**INPUT MATERIAL:**
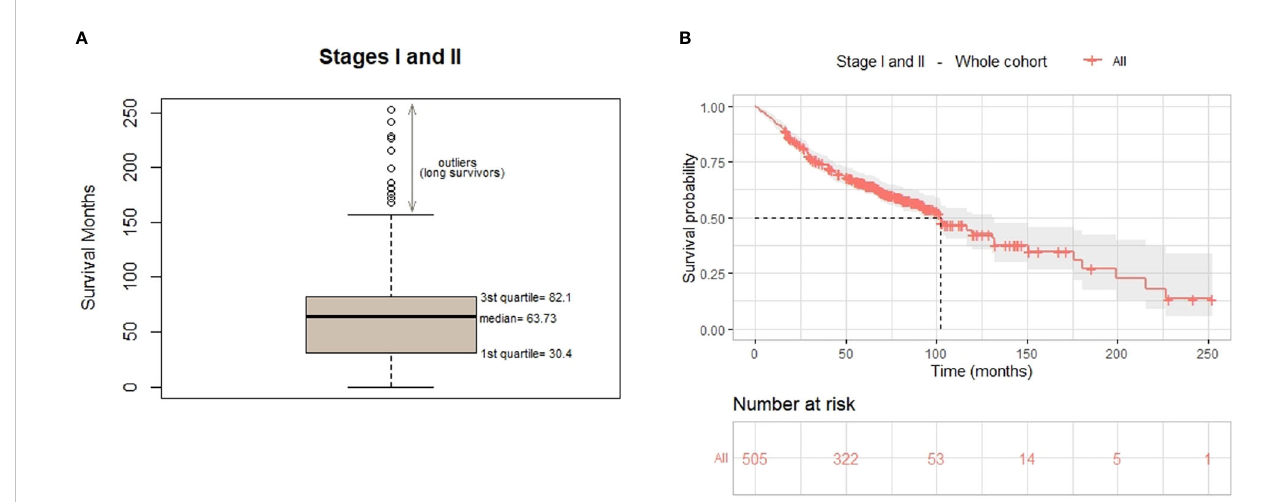
FIGURE 2 Overall survival of the whole cohort. (A) Box and whisker plot shows median AND quartiles survival (in months) and outliers. (B) OS curve for the 505 early stage patients estimated using the Kaplan-Meier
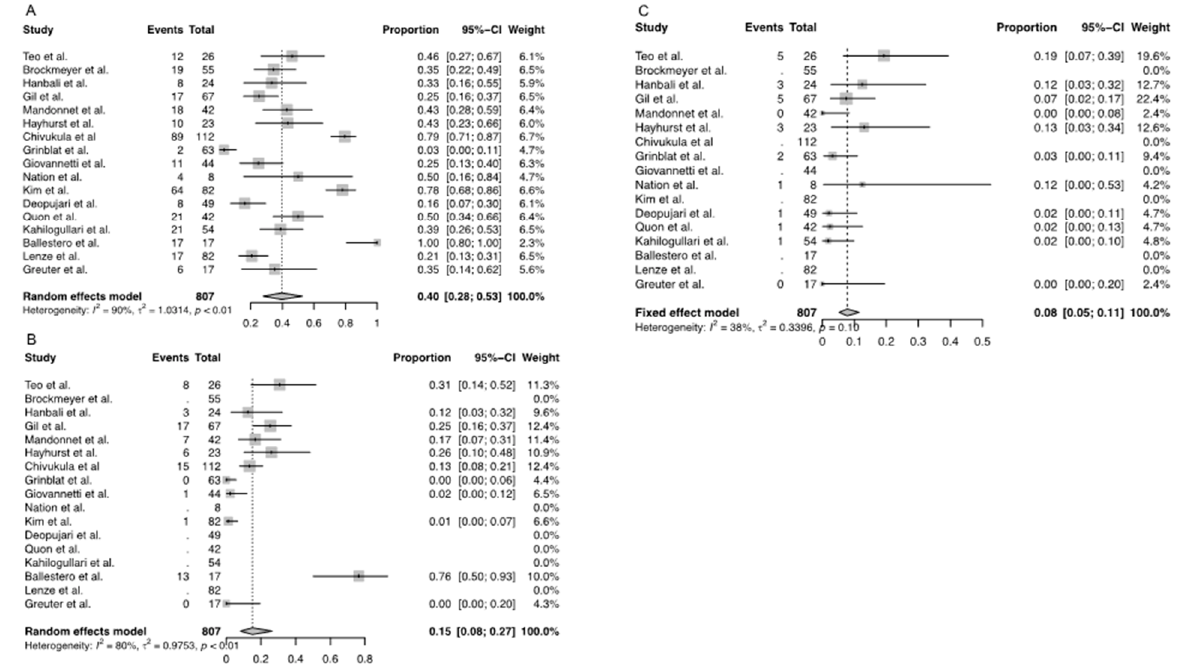
Figure 3. Weighted incidence rate of ( A ) transient complications, ( B ) permanent complications, and ( C ) mortality among all included studies for the review. [2–5,7,8,13–23].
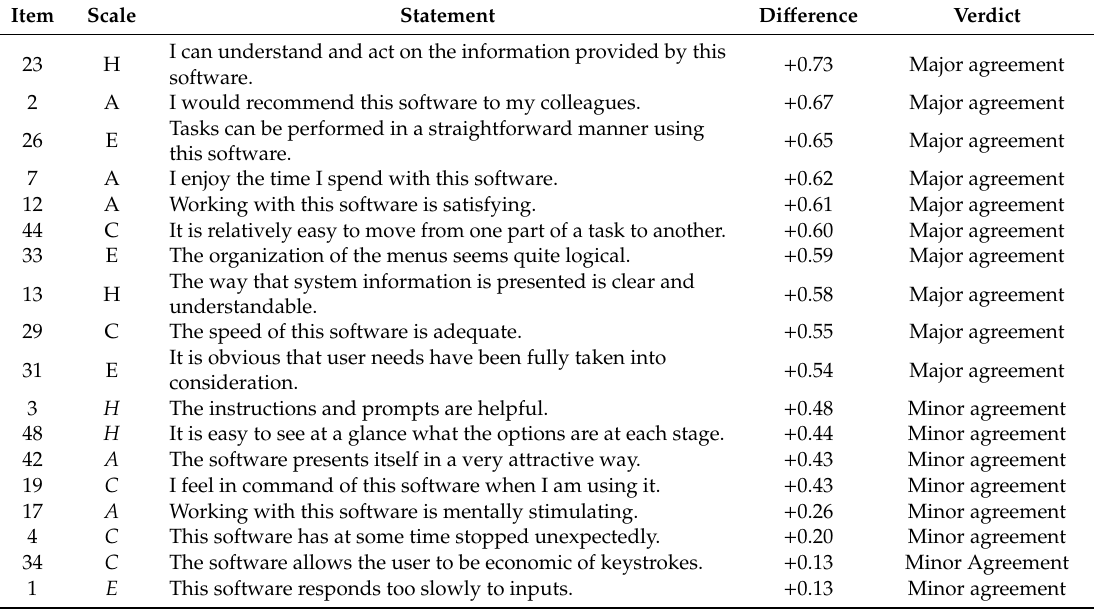
Table 3. Items indicating statistically significant results.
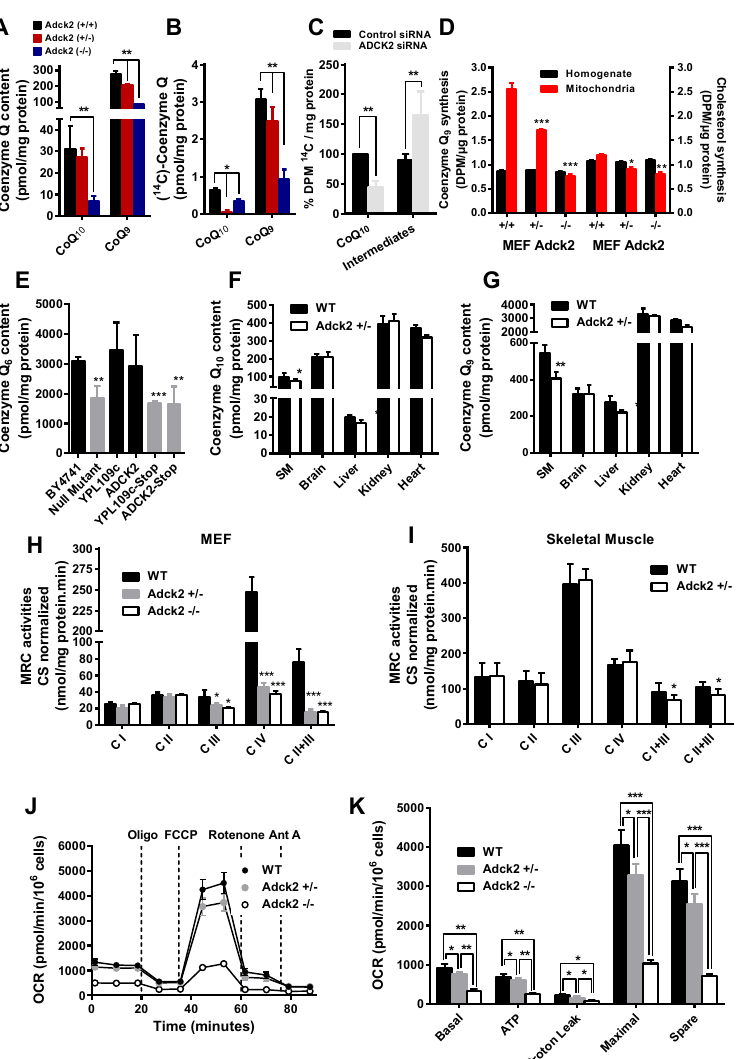
Figure 3. Coenzyme Q content and MRC activities in cells and tissues. CoQ 9 and CoQ 10 content ( A ) and biosynthesis ( B ) in mice embryonic fibroblasts (MEFs) isolated from Adck2 − / − , Adck2 +/ − and WT mice ( n = 5). ( C ) Effect of siRNA silencing of ADCK2 on the rate of CoQ 10 biosynthesis, measured by incorporation of 14 C- p -hydroxybenzoate ( 14 C- p -HB) intermediate, in MRC5 human fibroblasts ( n = 4). ( D ) Levels of CoQ (first three sets of bars) and cholesterol (second three sets of bars) produced in the presence of 3 H-mevalonate in total homogenates and mitochondrial fractions from MEFs. ( E ) CoQ 6 content in BY4741 WT and ∆ YPL109c (null mutant) yeast strains after transformation of ∆ YPL109c with YPL109c WT or human ADCK2 . Also, ∆ YPL109c was transformed with mutant alleles of either YPL109c ( YPL109c -stop) or ADCK2 (ADCK2-stop) ( n = 7). The content in CoQ 10 ( F ) and CoQ 9 ( G ) was determined in various tissues and organs of Adck2 +/ − and WT mice ( n = 5). MRC activities normalized to citrate synthase in MEFs ( H ) and skeletal muscle ( I ) of both WT and Adck2 +/ − mice. ( J ) and ( K ) Oxygen consumption rate (OCR) in WT, Adck2 +/ − and Adck2 − / − MEFs. Bars are mean + SD. Data was analyzed by using repeated-measures ANOVA test. ( n = 5); * p < 0.05, ** p < 0.01, and *** p < 0.005 vs.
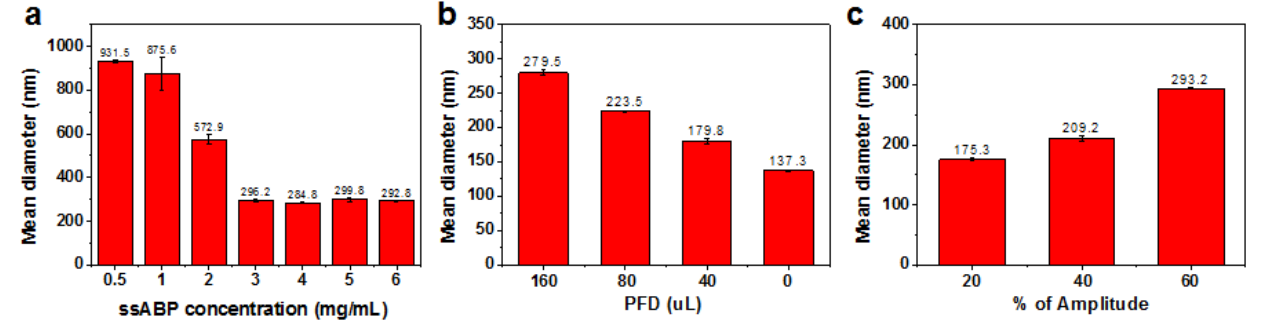
Figure 3. Exploration of formulation and processing parameters that influence the emulsification and fabrication of PFD-nanodroplets. Mean diameter by intensity over ssABP amount ( a ), PFD amount ( b ), and amplitude for ultra-sonication ( c ).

**THE PROBLEM:**
Print, exactly as written, the lines above from the first one to the one containing "Table 3. Items". Leave out pictures.

**RESULT OF THIS EXERCISE:**
FIGURE 2 Overall survival of the whole cohort. (A) Box and whisker plot shows median AND quartiles survival (in months) and outliers. (B) OS curve for the 505 early stage patients estimated using the Kaplan-Meier
Figure 3. Weighted incidence rate of ( A ) transient complications, ( B ) permanent complications, and ( C ) mortality among all included studies for the review. [2–5,7,8,13–23].
Table 3. Items indicating statistically significant results.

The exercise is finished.